The stock fell $2.96 US, or 10 per cent, to $24.90 US on the NYSE.

The company said Saturday that an independent board monitoring a study for cholesterol treatment torcetrapib recommended that the work end because of an unexpected number of deaths.

'Losing asenapine was a hole in the boat. Now they have hit an iceberg.'— Analyst Jason Napodano

The news is devastating to Pfizer, which had been counting on the drug to revitalize stagnant sales that have been hurt by numerous patent expirations on key products. It has said it was spending around $800 million US to develop torcetrapib, which was supposed to fill the void when its bestselling drug, cholesterol treatment Lipitor, loses patent protection in either 2010 or 2011.

Lipitor sales totalled $12.2 billion US last year.

"This is obviously unfortunate because this was the biggest opportunity in their pipeline," said Barbara Ryan, an analyst at Deutsche Bank. "Clearly there is more pressure on them to do cost cutting."

Pfizer will likely slash staff and accelerate merger and licensing deals as the pressure on it to improve its financial performance intensifies after the announcement.

Two months ago, Pfizer said it would detail plans in January to turn the company into a more nimble organization that would go beyond the program announced last year to cut $4 billion in expenses by 2008. Patent expirations will cost the company $14 billion annually between 2005 and 2007.

Even more job cuts expected

In the statement Pfizer issued Saturday, chief executive officer Jeff Kindler said the company's pace of transformation will be expedited because of the loss of torcetrapib although he didn't give any specifics.

Last week, Pfizer announced it was cutting 20 per cent, or 2,200 jobs, of its U.S. sales force.

Ryan said Pfizer may lay off as many 10,000 people in the near future. Pfizer employs roughly 100,000 people. Ryan added that she expects Pfizer to hike its annual dividend from 96 cents to $1.10 US per share in the next few weeks in the hopes of putting a floor on the stock.

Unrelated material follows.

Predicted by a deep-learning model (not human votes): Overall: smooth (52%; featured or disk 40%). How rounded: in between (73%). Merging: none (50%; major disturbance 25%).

But Jason Napodano, an analyst at Zacks Independent Research, doesn't think the dividend will be enough to prop up the shares. He points out that at the end of last month, Pfizer pulled out of its deal with drug maker Organon to develop schizophrenia treatment asenapine.

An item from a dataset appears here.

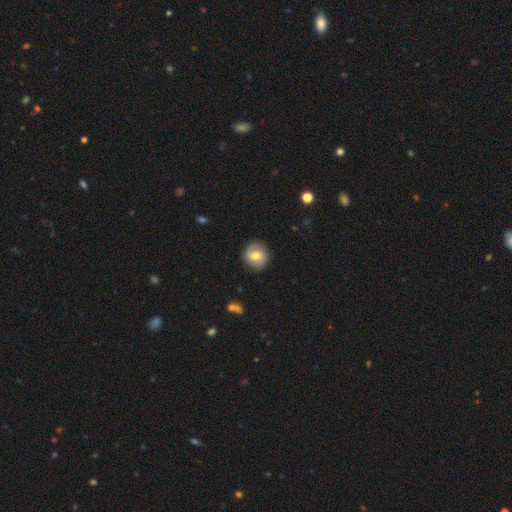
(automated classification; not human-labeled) Smooth or featured: smooth — 51% (featured or disk — 41%)
How rounded: round — 86% (in between — 13%)
Merging: none — 85% (minor disturbance — 11%)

Napodano said he expected that drug to add $500 million US in sales by 2010 while by that time torcetrapib's sales would total $3 billion US.

"Losing asenapine was a hole in the boat. Now they have hit an iceberg," said Napodano.

82 patients died during tests

Torcetrapib was designed to raise levels of HDL, commonly known as good cholesterol. Pfizer has two other products in early development to raise HDL, using the same method as torcetrapib. It is too soon say where they will be affected by the compound's demise because it still unclear what caused the patient deaths in the trial.

Torcetrapib had been shown to raise blood pressure in some patients but the other two compounds haven't displayed such a side-effect, according to Pfizer.

Pfizer spokesman Paul Fitzhenry said 82 patients taking torcetrapib died, compared to 51 deaths in the arm of the study where patients were taking Lipitor alone. Each arm of the study had 7,500 patients. Pfizer said that the study didn't raise any questions about Lipitor's safety.

New products in the works, Pfizer says

Pfizer reiterated it hopes to introduce six new products to the market by 2010, but Napodano said its pipeline just doesn't have another drug that offers the sales potential of torcetrapib.

Ryan and Napodano both expect Pfizer to act swiftly to bring new products into the fold, either through acquisition or licensing. But Napodano said that until investors see what those products are, he sees little reason to buy the stock. He said he intends to review his "hold" rating on the stock.